→ Task item
Work through the data below and copy out every line where "Corporation" is found.

[Start of section]

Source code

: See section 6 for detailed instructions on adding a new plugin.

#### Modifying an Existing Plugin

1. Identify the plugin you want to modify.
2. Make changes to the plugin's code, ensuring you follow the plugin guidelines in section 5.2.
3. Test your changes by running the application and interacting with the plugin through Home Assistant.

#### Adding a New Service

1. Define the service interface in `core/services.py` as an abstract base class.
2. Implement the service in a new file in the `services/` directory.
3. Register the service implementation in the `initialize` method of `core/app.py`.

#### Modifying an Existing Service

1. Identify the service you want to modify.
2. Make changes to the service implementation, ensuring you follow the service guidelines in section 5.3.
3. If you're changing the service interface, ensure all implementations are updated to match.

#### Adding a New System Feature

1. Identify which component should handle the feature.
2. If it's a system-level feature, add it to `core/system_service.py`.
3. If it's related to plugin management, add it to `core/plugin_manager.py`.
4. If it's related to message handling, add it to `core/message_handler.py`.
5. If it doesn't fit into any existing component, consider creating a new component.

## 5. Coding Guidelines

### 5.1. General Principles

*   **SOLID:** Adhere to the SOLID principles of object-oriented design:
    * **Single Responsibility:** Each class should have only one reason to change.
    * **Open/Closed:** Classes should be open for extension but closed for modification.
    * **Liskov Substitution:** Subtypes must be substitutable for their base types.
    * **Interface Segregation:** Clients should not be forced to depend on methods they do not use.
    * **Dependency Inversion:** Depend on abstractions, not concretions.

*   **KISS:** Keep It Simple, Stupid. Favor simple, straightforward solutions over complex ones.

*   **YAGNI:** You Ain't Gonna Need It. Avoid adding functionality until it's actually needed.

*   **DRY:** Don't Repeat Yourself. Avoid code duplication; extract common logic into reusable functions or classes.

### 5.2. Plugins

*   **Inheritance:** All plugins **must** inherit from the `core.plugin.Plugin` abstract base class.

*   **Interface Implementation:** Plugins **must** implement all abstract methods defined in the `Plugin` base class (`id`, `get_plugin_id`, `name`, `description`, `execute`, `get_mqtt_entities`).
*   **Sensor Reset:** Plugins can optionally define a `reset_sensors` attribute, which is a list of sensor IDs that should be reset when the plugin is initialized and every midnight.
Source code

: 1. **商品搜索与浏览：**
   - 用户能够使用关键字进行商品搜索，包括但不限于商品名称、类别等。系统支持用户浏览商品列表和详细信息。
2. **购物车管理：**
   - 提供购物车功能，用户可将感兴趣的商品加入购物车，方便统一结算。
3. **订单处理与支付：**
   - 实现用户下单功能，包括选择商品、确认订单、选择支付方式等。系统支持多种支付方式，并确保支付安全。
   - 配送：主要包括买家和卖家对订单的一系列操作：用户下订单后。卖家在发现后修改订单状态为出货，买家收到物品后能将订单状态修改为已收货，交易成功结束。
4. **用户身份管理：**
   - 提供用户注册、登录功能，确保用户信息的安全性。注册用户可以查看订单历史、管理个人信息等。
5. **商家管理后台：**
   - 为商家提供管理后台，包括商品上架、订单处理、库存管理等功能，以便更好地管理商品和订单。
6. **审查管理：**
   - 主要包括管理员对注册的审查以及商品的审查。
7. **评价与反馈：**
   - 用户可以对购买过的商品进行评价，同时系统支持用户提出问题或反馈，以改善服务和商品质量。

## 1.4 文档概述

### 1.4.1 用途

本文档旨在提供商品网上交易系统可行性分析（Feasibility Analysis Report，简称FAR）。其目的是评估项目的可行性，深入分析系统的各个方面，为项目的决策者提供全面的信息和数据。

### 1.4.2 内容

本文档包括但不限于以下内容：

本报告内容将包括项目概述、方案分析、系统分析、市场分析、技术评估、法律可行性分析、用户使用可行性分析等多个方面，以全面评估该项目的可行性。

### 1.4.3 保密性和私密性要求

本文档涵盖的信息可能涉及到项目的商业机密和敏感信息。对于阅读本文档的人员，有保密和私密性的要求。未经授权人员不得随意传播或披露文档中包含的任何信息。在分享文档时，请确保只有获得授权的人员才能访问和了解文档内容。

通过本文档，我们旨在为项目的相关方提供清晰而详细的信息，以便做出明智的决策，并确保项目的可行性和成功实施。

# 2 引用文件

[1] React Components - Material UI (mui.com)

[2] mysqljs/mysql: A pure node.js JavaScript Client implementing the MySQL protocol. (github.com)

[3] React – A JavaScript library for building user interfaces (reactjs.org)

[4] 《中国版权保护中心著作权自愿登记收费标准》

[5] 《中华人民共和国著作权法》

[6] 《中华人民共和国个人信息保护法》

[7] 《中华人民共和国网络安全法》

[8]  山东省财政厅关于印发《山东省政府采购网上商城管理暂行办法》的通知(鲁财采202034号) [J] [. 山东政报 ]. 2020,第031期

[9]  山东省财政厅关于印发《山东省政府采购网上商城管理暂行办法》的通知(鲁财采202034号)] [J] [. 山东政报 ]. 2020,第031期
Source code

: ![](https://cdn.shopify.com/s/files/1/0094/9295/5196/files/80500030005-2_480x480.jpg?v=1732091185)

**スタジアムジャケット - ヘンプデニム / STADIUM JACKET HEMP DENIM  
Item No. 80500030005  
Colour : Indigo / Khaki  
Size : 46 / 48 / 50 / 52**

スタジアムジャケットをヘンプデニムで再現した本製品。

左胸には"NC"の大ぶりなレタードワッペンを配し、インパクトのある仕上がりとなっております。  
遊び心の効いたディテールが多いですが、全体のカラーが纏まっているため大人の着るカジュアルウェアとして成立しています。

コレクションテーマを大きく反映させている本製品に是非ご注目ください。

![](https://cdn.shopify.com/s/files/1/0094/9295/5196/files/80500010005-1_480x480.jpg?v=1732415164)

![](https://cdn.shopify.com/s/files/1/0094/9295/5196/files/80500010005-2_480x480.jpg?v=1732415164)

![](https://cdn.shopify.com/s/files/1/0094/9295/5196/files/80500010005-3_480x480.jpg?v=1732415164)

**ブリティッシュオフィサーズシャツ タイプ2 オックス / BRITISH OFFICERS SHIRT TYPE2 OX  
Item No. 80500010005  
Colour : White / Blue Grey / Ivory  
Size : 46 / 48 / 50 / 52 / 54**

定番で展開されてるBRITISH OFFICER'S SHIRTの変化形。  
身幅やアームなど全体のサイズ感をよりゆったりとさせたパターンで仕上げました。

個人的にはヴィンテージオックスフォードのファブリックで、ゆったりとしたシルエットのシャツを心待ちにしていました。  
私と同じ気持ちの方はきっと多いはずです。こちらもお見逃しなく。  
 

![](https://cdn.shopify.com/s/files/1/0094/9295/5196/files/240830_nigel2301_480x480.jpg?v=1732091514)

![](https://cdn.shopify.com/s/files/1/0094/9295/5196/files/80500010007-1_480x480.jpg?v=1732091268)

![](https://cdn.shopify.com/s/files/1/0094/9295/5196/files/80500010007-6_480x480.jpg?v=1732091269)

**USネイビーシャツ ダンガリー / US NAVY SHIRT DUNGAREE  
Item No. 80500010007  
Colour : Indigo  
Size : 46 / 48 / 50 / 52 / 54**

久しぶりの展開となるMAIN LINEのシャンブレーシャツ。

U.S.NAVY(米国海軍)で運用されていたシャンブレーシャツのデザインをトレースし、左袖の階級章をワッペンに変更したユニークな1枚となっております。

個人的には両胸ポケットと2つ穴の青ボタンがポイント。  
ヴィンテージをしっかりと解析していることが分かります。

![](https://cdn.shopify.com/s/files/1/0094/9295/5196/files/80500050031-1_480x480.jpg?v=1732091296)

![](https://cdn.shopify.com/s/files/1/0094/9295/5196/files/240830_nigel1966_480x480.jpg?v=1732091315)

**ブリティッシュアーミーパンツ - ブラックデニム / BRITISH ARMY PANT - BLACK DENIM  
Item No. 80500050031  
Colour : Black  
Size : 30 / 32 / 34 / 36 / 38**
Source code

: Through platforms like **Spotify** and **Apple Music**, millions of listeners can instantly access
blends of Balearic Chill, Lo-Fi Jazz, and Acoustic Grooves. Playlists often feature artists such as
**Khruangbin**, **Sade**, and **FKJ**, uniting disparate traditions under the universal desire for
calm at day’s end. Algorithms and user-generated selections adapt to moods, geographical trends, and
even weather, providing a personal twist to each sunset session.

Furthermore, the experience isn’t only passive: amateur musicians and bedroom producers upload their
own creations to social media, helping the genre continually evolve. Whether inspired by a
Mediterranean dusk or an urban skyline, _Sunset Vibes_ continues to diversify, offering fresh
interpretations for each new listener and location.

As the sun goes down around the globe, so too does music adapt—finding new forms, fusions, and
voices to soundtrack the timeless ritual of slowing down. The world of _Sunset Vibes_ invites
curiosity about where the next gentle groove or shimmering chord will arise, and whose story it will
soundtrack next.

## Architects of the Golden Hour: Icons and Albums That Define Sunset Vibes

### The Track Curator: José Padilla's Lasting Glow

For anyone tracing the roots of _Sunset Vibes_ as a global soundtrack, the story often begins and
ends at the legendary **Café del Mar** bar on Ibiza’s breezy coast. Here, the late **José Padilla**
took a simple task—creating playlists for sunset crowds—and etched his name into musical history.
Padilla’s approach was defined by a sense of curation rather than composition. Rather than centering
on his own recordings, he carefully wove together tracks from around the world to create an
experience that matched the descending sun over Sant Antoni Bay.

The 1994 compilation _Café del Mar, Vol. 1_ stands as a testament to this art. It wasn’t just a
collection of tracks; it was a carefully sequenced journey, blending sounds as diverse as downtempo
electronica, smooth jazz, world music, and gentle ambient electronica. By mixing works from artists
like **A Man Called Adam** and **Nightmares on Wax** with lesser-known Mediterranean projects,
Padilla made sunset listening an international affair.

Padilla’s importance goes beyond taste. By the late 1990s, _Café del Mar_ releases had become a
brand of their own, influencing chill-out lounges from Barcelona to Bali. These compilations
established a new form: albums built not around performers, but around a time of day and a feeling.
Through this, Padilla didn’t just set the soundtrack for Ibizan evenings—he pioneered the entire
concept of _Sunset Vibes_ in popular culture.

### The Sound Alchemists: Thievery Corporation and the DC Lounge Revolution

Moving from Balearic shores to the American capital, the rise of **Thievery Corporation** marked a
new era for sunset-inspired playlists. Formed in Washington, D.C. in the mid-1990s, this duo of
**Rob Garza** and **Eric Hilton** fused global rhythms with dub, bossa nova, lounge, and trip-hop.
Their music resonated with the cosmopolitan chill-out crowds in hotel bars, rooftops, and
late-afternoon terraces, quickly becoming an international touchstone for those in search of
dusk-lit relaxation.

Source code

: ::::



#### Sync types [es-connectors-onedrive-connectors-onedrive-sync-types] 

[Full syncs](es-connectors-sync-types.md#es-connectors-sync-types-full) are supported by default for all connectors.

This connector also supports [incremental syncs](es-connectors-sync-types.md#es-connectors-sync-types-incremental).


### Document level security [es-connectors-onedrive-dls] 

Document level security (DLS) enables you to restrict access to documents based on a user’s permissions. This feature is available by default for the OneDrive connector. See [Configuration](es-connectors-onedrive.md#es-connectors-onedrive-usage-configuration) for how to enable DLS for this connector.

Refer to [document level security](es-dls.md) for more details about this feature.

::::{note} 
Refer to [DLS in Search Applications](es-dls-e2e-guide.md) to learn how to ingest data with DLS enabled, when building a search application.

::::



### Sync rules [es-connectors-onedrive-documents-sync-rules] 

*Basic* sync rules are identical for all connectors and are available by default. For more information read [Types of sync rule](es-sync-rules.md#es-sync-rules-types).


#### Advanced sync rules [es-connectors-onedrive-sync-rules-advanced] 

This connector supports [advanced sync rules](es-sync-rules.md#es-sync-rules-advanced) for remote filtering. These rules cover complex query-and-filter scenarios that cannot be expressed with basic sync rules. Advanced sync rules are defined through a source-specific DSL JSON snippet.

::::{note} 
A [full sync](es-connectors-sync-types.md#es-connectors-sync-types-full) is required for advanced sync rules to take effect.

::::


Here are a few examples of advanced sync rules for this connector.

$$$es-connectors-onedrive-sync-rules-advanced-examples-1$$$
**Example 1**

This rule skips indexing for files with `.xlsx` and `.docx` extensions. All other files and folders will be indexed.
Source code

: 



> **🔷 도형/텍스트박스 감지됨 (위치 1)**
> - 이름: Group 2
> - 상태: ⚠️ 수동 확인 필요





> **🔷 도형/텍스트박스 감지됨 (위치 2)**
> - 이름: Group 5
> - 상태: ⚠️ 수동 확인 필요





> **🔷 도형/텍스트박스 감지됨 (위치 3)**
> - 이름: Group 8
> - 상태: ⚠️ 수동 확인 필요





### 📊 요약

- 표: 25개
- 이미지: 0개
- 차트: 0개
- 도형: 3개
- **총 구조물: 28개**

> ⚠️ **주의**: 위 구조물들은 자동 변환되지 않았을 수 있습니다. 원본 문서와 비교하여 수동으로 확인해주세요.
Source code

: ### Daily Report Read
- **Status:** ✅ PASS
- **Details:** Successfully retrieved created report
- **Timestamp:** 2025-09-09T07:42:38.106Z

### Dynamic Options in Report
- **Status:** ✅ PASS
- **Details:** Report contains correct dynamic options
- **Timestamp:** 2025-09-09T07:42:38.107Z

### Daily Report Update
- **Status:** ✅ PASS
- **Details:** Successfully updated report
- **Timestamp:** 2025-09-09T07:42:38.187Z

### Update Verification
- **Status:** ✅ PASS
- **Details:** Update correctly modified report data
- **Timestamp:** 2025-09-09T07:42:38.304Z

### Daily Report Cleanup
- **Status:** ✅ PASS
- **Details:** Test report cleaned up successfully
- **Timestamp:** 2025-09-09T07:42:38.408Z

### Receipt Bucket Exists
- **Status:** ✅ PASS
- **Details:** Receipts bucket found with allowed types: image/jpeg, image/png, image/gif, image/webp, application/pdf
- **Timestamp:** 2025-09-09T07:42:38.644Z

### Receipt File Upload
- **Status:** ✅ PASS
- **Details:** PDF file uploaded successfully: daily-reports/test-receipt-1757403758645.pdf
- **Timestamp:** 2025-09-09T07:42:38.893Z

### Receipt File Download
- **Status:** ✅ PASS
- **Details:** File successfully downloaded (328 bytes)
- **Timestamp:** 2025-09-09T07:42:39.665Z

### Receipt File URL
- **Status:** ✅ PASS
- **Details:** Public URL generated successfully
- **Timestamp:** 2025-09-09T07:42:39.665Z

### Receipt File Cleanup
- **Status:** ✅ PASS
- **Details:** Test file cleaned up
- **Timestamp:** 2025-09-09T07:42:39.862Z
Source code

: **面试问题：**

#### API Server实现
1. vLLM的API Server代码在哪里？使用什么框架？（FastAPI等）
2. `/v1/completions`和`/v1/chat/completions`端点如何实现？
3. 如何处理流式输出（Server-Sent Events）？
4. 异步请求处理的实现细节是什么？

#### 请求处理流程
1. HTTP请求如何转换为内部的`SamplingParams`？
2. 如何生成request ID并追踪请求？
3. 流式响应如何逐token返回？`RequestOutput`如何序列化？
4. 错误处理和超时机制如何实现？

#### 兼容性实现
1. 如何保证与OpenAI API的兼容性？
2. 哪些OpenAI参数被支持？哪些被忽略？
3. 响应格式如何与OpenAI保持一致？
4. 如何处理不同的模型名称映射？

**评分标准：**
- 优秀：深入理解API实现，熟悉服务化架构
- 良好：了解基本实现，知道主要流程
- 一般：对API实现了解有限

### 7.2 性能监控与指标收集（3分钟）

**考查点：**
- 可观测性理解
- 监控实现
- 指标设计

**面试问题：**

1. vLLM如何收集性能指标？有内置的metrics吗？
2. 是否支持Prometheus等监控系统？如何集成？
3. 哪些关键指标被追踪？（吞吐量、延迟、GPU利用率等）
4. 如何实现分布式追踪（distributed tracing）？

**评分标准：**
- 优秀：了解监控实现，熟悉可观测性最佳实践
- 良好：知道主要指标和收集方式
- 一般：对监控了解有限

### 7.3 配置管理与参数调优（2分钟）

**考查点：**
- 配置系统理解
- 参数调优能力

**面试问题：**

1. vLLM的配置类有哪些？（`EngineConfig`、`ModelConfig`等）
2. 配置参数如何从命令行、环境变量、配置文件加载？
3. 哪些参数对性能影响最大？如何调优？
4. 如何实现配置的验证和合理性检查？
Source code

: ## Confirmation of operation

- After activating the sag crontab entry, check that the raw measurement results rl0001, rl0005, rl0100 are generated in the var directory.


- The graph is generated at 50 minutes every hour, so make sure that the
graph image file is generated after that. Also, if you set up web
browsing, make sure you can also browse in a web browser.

[End of section]

→ The answer
### The Sound Alchemists: Thievery Corporation and the DC Lounge Revolution
Moving from Balearic shores to the American capital, the rise of **Thievery Corporation** marked a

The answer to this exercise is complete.